--- What is being asked ---
Format the lines from the beginning of the data through the line containing "is különböző enzimeinknek" as a JSON list of strings, one string per line, with blank lines omitted.

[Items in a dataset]
=======

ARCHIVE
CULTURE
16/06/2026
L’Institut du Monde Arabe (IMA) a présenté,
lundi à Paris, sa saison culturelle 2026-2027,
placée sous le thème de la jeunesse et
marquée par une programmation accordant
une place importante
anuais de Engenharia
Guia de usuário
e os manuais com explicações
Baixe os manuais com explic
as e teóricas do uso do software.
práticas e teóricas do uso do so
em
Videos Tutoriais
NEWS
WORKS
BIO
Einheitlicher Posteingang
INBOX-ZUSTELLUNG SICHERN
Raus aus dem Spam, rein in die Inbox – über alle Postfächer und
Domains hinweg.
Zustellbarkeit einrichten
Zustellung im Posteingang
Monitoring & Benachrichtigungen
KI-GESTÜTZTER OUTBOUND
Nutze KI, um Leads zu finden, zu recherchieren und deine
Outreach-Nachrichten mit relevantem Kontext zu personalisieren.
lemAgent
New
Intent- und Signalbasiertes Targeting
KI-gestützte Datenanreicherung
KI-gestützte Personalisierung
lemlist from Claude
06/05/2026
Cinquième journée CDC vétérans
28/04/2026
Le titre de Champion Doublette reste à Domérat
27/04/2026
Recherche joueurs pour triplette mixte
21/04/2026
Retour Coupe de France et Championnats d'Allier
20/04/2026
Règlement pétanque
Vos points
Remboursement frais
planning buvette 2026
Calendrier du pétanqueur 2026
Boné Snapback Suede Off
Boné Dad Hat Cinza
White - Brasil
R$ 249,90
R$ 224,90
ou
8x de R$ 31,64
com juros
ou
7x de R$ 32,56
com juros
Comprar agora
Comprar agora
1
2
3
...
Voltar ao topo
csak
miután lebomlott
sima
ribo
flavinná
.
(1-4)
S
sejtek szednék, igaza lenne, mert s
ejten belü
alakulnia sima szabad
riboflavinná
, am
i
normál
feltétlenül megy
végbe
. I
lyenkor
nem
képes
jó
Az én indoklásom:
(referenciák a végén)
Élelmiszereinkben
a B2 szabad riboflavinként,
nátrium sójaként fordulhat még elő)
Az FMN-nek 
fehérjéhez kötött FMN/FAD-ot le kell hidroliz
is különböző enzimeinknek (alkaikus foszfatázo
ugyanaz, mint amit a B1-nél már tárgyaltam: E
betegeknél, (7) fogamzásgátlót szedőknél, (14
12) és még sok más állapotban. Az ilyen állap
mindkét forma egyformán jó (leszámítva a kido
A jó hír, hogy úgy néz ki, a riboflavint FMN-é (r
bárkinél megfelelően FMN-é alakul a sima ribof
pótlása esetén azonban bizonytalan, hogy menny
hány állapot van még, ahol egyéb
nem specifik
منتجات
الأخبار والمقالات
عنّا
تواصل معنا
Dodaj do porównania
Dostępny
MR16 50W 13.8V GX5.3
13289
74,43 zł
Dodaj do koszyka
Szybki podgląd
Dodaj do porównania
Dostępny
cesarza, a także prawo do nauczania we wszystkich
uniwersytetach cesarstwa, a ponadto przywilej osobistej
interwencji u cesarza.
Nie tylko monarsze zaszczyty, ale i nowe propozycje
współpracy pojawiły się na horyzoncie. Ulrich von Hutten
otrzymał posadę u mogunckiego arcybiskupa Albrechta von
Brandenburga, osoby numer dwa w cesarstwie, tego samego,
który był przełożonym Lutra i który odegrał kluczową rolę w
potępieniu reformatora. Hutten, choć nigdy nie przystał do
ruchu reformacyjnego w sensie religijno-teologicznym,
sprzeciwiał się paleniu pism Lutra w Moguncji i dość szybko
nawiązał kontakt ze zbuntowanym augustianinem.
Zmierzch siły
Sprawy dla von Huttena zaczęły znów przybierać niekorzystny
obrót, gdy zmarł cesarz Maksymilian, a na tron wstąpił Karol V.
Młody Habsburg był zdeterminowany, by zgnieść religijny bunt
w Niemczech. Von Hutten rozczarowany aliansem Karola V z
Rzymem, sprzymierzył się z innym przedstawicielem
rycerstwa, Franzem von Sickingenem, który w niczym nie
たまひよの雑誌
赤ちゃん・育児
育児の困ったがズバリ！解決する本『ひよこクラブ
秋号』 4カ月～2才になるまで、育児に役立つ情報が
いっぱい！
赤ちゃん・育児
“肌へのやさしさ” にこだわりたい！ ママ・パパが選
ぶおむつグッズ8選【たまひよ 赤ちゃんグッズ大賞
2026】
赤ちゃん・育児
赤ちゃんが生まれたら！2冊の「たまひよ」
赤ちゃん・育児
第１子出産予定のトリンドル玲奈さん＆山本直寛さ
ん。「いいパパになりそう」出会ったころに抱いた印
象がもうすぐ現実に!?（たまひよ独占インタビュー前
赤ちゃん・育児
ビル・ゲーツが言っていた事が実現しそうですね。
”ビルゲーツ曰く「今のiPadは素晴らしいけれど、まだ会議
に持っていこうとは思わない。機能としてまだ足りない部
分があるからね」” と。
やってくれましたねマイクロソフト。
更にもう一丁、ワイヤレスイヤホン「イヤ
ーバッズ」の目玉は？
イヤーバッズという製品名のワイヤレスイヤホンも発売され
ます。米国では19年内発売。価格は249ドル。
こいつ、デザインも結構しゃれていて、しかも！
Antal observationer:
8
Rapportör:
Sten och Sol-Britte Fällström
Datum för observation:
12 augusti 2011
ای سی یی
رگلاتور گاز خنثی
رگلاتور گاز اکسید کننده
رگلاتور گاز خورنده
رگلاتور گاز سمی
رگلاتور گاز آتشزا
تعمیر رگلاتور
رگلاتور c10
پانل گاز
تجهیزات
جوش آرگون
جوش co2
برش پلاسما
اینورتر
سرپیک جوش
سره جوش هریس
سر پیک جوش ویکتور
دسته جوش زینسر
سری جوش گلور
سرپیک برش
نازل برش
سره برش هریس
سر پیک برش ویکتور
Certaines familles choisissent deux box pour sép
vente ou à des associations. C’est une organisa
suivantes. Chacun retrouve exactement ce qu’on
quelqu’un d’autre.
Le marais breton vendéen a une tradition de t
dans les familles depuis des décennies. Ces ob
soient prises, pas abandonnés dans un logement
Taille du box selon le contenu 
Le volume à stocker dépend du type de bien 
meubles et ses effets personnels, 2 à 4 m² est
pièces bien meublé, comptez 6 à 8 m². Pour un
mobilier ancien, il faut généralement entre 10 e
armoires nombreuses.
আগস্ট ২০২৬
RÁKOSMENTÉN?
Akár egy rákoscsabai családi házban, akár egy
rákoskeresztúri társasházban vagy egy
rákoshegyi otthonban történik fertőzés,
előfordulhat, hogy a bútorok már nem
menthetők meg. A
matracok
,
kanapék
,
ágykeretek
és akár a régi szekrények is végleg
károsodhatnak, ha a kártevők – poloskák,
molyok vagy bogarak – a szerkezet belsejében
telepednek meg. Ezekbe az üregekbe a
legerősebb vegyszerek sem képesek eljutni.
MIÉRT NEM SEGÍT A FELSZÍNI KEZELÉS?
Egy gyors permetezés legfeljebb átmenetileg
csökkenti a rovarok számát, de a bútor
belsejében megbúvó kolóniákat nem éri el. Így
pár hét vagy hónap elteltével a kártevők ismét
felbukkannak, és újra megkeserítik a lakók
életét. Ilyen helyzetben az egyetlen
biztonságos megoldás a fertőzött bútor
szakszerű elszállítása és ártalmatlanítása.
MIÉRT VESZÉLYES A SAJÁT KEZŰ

=======

--- Solution for this exercise ---
[
  "ARCHIVE",
  "CULTURE",
  "16/06/2026",
  "L’Institut du Monde Arabe (IMA) a présenté,",
  "lundi à Paris, sa saison culturelle 2026-2027,",
  "placée sous le thème de la jeunesse et",
  "marquée par une programmation accordant",
  "une place importante",
  "anuais de Engenharia",
  "Guia de usuário",
  "e os manuais com explicações",
  "Baixe os manuais com explic",
  "as e teóricas do uso do software.",
  "práticas e teóricas do uso do so",
  "em",
  "Videos Tutoriais",
  "NEWS",
  "WORKS",
  "BIO",
  "Einheitlicher Posteingang",
  "INBOX-ZUSTELLUNG SICHERN",
  "Raus aus dem Spam, rein in die Inbox – über alle Postfächer und",
  "Domains hinweg.",
  "Zustellbarkeit einrichten",
  "Zustellung im Posteingang",
  "Monitoring & Benachrichtigungen",
  "KI-GESTÜTZTER OUTBOUND",
  "Nutze KI, um Leads zu finden, zu recherchieren und deine",
  "Outreach-Nachrichten mit relevantem Kontext zu personalisieren.",
  "lemAgent",
  "New",
  "Intent- und Signalbasiertes Targeting",
  "KI-gestützte Datenanreicherung",
  "KI-gestützte Personalisierung",
  "lemlist from Claude",
  "06/05/2026",
  "Cinquième journée CDC vétérans",
  "28/04/2026",
  "Le titre de Champion Doublette reste à Domérat",
  "27/04/2026",
  "Recherche joueurs pour triplette mixte",
  "21/04/2026",
  "Retour Coupe de France et Championnats d'Allier",
  "20/04/2026",
  "Règlement pétanque",
  "Vos points",
  "Remboursement frais",
  "planning buvette 2026",
  "Calendrier du pétanqueur 2026",
  "Boné Snapback Suede Off",
  "Boné Dad Hat Cinza",
  "White - Brasil",
  "R$ 249,90",
  "R$ 224,90",
  "ou",
  "8x de R$ 31,64",
  "com juros",
  "ou",
  "7x de R$ 32,56",
  "com juros",
  "Comprar agora",
  "Comprar agora",
  "1",
  "2",
  "3",
  "...",
  "Voltar ao topo",
  "csak",
  "miután lebomlott",
  "sima",
  "ribo",
  "flavinná",
  ".",
  "(1-4)",
  "S",
  "sejtek szednék, igaza lenne, mert s",
  "ejten belü",
  "alakulnia sima szabad",
  "riboflavinná",
  ", am",
  "i",
  "normál",
  "feltétlenül megy",
  "végbe",
  ". I",
  "lyenkor",
  "nem",
  "képes",
  "jó",
  "Az én indoklásom:",
  "(referenciák a végén)",
  "Élelmiszereinkben",
  "a B2 szabad riboflavinként,",
  "nátrium sójaként fordulhat még elő)",
  "Az FMN-nek ",
  "fehérjéhez kötött FMN/FAD-ot le kell hidroliz",
  "is különböző enzimeinknek (alkaikus foszfatázo"
]